[Activity]
Pull each line containing "knee" from the data.

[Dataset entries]

- - -

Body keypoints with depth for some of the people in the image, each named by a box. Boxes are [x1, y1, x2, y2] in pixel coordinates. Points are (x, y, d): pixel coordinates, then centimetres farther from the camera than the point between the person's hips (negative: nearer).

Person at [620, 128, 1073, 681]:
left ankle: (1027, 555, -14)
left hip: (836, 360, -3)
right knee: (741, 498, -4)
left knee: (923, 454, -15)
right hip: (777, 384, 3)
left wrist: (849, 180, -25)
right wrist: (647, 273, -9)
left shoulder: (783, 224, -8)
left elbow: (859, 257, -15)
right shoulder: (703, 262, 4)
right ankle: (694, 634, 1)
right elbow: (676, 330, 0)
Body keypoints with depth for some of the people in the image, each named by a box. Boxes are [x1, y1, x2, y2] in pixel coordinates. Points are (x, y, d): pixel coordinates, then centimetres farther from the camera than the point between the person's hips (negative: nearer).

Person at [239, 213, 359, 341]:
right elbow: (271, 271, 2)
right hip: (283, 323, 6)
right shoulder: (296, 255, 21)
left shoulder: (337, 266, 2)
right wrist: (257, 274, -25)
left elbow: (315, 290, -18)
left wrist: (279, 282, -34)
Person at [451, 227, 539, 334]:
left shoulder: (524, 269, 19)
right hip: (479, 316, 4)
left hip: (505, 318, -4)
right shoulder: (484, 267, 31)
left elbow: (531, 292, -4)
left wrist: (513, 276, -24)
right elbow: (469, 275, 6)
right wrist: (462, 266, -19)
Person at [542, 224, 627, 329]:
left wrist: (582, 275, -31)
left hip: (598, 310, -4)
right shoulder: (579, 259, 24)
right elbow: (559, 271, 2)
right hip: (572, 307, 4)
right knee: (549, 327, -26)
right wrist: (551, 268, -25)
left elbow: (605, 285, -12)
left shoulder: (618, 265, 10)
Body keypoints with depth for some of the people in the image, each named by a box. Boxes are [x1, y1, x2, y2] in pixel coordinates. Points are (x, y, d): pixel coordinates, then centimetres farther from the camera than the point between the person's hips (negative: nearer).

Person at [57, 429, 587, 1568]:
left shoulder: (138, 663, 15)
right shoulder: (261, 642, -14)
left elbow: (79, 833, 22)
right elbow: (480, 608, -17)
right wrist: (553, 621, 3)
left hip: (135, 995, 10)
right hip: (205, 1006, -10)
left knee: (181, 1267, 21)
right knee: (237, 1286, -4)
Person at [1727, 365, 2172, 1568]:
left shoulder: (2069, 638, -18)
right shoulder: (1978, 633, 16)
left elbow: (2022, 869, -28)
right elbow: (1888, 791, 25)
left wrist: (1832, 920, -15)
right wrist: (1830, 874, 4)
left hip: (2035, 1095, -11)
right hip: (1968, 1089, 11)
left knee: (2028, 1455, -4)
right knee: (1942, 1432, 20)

- - -

[Answer area]
right knee: (741, 498, -4)
left knee: (923, 454, -15)
right knee: (549, 327, -26)
left knee: (181, 1267, 21)
right knee: (237, 1286, -4)
left knee: (2028, 1455, -4)
right knee: (1942, 1432, 20)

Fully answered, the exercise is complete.